%%

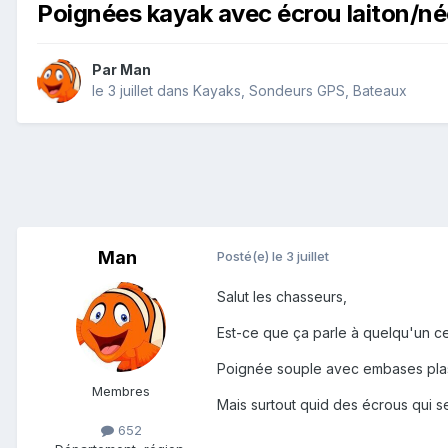
Poignées kayak avec écrou laiton/n
Par
Man
le 3 juillet
dans
Kayaks, Sondeurs GPS, Bateaux
Man
Posté(e)
le 3 juillet
Salut les chasseurs,
Est-ce que ça parle à quelqu'un c
Poignée souple avec embases plas
Membres
Mais surtout quid des écrous qui s
652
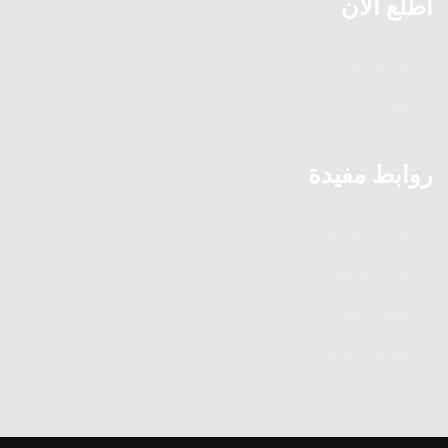
اطلع الآن
الدروس الدينية
الفتاوى
روابط مفيدة
إشارات العارفين
التربية الصوفية
الخطب الإلهامية
المؤمنات القانتات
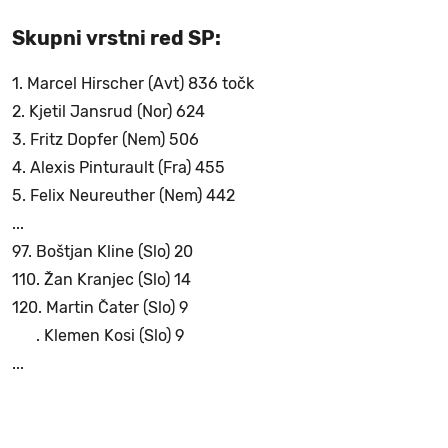
Skupni vrstni red SP:
1. Marcel Hirscher (Avt) 836 točk
2. Kjetil Jansrud (Nor) 624
3. Fritz Dopfer (Nem) 506
4. Alexis Pinturault (Fra) 455
5. Felix Neureuther (Nem) 442
...
97. Boštjan Kline (Slo) 20
110. Žan Kranjec (Slo) 14
120. Martin Čater (Slo) 9
. Klemen Kosi (Slo) 9
...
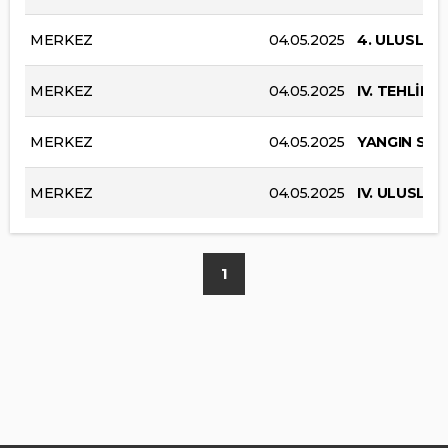
MERKEZ
04.05.2025
4. ULUSLAR
MERKEZ
04.05.2025
IV. TEHLİK
MERKEZ
04.05.2025
YANGIN SEM
MERKEZ
04.05.2025
IV. ULUSLA
1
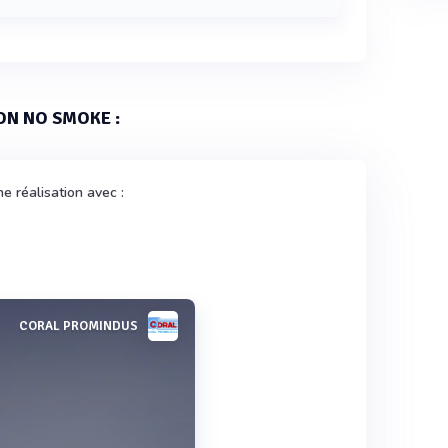
 SMOKE peut traiter un débit d'air maximal de
ION NO SMOKE :
e réalisation avec :
CORAL PROMINDUS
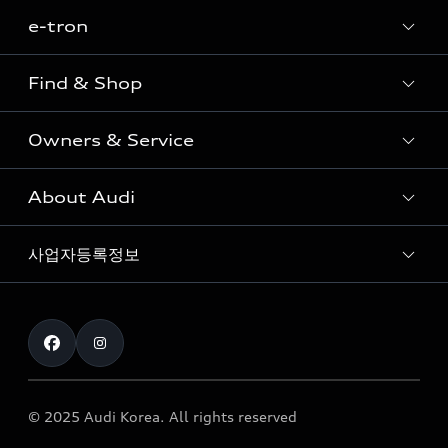
e-tron
Sedan
SUV
Find & Shop
e-tron
Coupe
Owners & Service
전시장/AAP 전시장/AS센터
Sportback
아우디 신차 재고
S range
About Audi
고객안내
아우디 모델 비교하기
RS range
Audi Connect
사업자등록정보
아우디 브랜드
아우디 공식 인증 중고차
myAudiworld
Stories of Progress
exclusive order
사업자등록번호 : 120-86-69646
내비게이션 데이터 다운로드
통신판매업신고번호 : 2024-서울종로-1079
Formula 1
The new Audi A6 Taste Drive 이벤트
대표자명 : 틸 셰어
아우디 영상 매뉴얼
Audi Story
주소 : 서울특별시 종로구 청계천로 41, 14층(서린동, 영풍빌
아우디 차량 Q&A
딩)
© 2025 Audi Korea. All rights reserved
아우디코리아 소식
대표전화 : 080-767-2834
고객지원센터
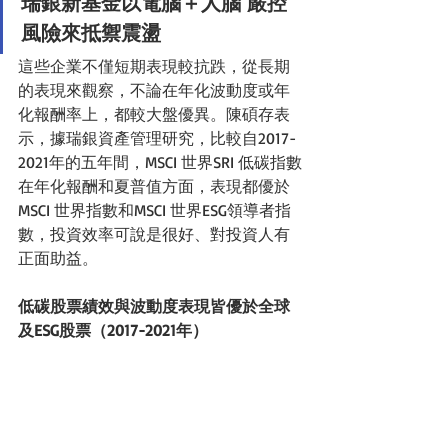
瑞銀新基金以電腦＋人腦 嚴控
風險來抵禦震盪
這些企業不僅短期表現較抗跌，從長期
的表現來觀察，不論在年化波動度或年
化報酬率上，都較大盤優異。陳碩存表
示，據瑞銀資產管理研究，比較自2017-
2021年的五年間，MSCI 世界SRI 低碳指數
在年化報酬和夏普值方面，表現都優於
MSCI 世界指數和MSCI 世界ESG領導者指
數，投資效率可說是很好、對投資人有
正面助益。
低碳股票績效與波動度表現皆優於全球
及ESG股票（2017-2021年）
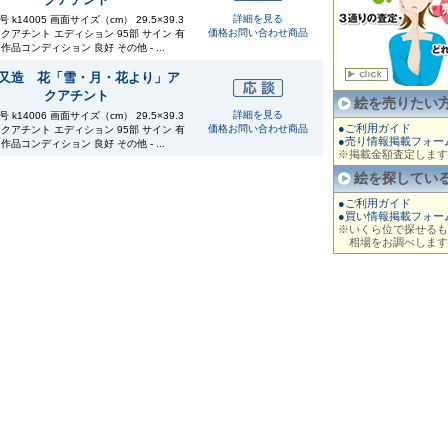
詳細を見る
 k14005 画面サイズ（cm） 29.5×39.3
価格お問い合わせ商品
アクアチント エディション 95部 サイン 有
 作品コンディション 良好 その他 - ...
又造 花「雪・月・花より」ア
クアチント
絵を売りたい
詳細を見る
 k14006 画面サイズ（cm） 29.5×39.3
●ご利用ガイド
価格お問い合わせ商品
アクアチント エディション 95部 サイン 有
●売り情報掲載フォー
 作品コンディション 良好 その他 - ...
※掲載金額査定します
絵を探してい
●ご利用ガイド
●買い情報掲載フォー
※いくら位で探せるも
相場をお調べします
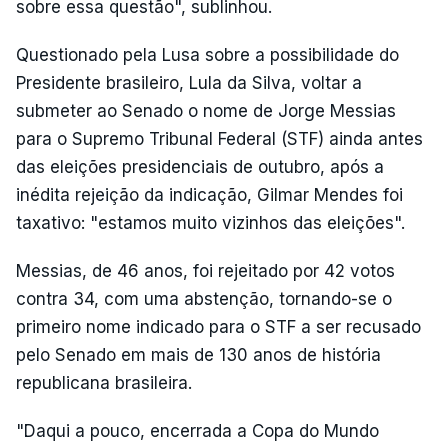
sobre essa questão", sublinhou.
Questionado pela Lusa sobre a possibilidade do
Presidente brasileiro, Lula da Silva, voltar a
submeter ao Senado o nome de Jorge Messias
para o Supremo Tribunal Federal (STF) ainda antes
das eleições presidenciais de outubro, após a
inédita rejeição da indicação, Gilmar Mendes foi
taxativo: "estamos muito vizinhos das eleições".
Messias, de 46 anos, foi rejeitado por 42 votos
contra 34, com uma abstenção, tornando-se o
primeiro nome indicado para o STF a ser recusado
pelo Senado em mais de 130 anos de história
republicana brasileira.
"Daqui a pouco, encerrada a Copa do Mundo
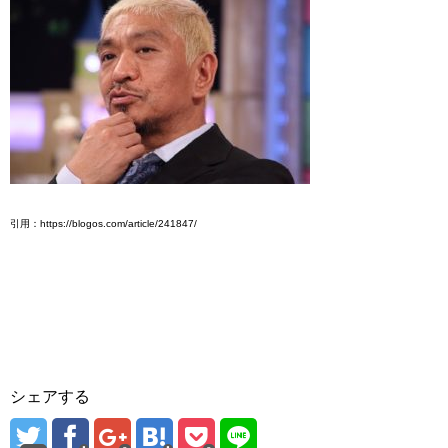
引用：https://blogos.com/article/241847/
シェアする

%%

◆ What you have to do
Please gather every line above that contains the string "画面サイズ", treating uppercase and lowercase as different.

◆ Solution to this task
 k14005 画面サイズ（cm） 29.5×39.3
 k14006 画面サイズ（cm） 29.5×39.3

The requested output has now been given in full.